WORK TO BE COMPLETED:
Continue the text about steps to take before a divorce, picking up after its final sentence.

PASSAGE TO READ:
* * * * * * * * *

What Steps Should I Take Before Divorce?
At Miller Law Group, , P.C., we like to say that divorce doesn’t begin when you or your spouse files the paperwork. Divorce begins when either of you even begins to think about getting divorced. The first step you should take if you or your spouse are considering divorce is to contact us so we can file first. Filing first can put you in the driver’s seat and help your attorney develop a clear plan of action from the get-go.
One of the biggest questions people call and ask is: What steps they should take before they get a divorce?
Let me help. The first important issue to focus on: make sure you talk to your attorney first. Find out what his or her strategy is relating to your case because strategy and facts are key in every single case.
Now first, you want to make sure that you can best protect your children. Where are they going to live once you and your spouse split? What are the daily routines going to be? Based on your hours at work, who is going to pick up; who’s going to drop off? How are you going to handle music lessons, extracurricular activities? But focus on the children.
Second, take pictures or videos. Go all around your house. Film all your property and get evidence of any holes in the wall or any proof of issues relating to your spouse’s temper. Walk all around the house, open the closets, and take pictures.
Also, documents: before your spouse finds out, it’s a good time to gather tax returns, bank statements, retirement account statements, mortgage information and any kind of compensation agreements, because once the word’s out, some of these things might be missing. Also, get a P.O. box so your mail can come to you. Get a P.O. box.
Check in with a therapist.
And try to get your hands on cash because it might be a while before you have access to it and you have to take care of your family.

* * * * * * * * *

Saved data entries
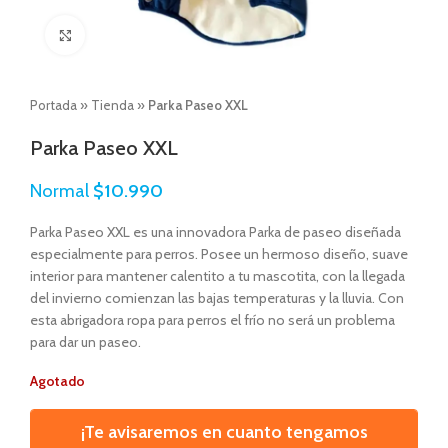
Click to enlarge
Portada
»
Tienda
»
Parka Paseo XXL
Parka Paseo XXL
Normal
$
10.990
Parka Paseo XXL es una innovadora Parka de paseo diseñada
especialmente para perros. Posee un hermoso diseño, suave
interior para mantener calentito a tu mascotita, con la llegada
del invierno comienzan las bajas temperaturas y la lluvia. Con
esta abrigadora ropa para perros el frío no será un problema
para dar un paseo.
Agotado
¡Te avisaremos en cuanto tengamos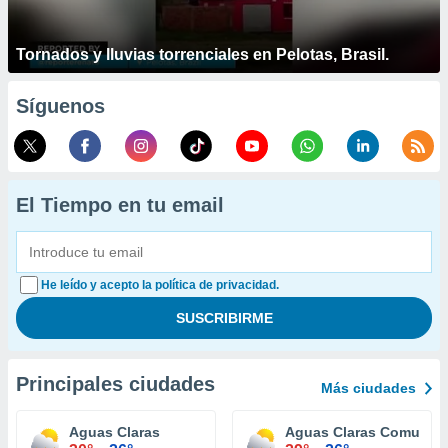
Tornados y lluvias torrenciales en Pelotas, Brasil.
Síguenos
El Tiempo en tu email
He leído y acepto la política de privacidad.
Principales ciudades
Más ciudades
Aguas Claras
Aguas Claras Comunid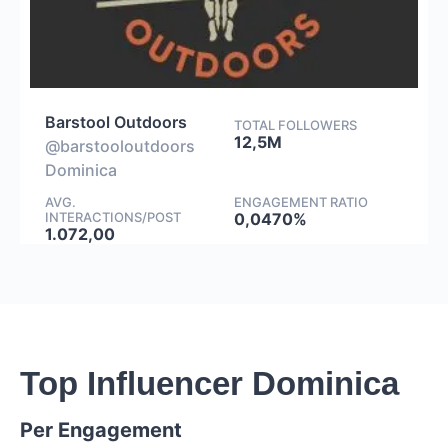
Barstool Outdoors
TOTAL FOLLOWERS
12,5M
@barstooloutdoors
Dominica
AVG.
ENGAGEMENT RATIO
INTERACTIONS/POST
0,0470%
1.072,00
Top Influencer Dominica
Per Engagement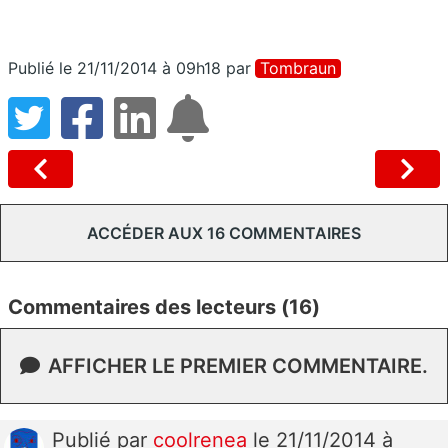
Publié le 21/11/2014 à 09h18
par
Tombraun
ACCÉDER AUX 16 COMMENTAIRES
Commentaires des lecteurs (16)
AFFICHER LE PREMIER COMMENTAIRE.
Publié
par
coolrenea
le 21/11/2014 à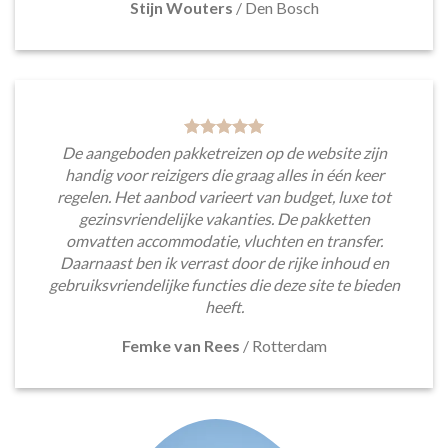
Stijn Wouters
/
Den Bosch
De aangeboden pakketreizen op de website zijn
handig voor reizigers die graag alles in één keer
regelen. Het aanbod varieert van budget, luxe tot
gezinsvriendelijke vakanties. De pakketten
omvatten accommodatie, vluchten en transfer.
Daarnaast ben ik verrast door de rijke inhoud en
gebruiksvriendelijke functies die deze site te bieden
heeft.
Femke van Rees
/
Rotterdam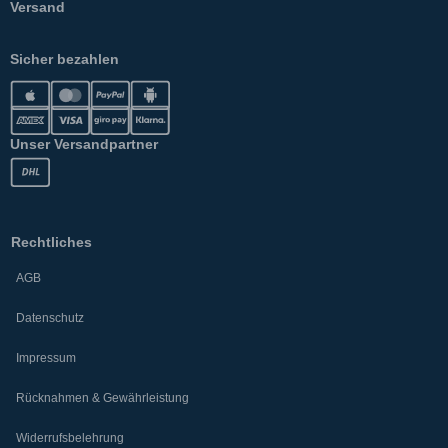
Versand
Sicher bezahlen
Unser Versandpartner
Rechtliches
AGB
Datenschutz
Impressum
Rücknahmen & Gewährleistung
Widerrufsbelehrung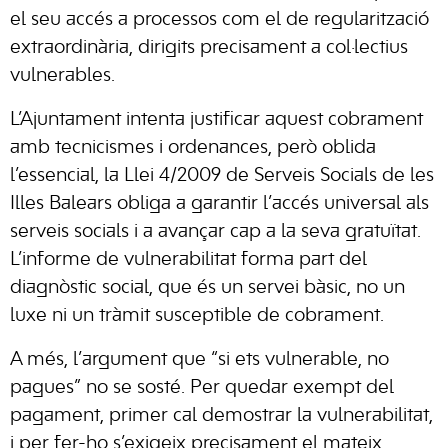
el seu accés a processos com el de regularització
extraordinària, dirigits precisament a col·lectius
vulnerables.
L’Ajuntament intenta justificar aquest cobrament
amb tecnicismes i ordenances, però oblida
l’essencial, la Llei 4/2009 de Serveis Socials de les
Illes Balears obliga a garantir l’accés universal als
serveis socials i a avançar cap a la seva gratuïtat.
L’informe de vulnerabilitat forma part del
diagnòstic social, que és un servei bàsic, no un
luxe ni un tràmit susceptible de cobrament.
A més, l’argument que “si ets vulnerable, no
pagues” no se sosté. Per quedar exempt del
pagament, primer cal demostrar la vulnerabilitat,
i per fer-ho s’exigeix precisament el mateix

* * * * * * * * *

RESPONSE AREA:
Also on that note, stop contributing to retirement accounts or retirement plans at work. Since you are going to have to split your retirement with your spouse, you’re going to want to stop contributing to it because half of what you contribute is going to be going to the other party. Hold off on retirement plan contributions, which will also give you more on each paycheck, which you’re going to need.
And the last one: I want you to secure some credit. If your spouse has it all, you’re being held hostage. You need some credit in your name and being held hostage once you start divorce is not how you’re going to want to feel.
Before divorce, you may also want to consider the following:
- Start collecting documentation on things like finances, properties, insurance, retirement plans, etc.
- Set aside things that you know you are the sole owner of (separate property).
- Monitor your interactions on social media. What you say about your spouse, whether direct or indirect, can come back to haunt you later on in the divorce proceedings.
- Be wary of dating before your divorce is finalized, as this can affect the court’s opinion of your character.
- If you see divorce more as a possibility than a future reality, consider marital counseling before you take more drastic measures.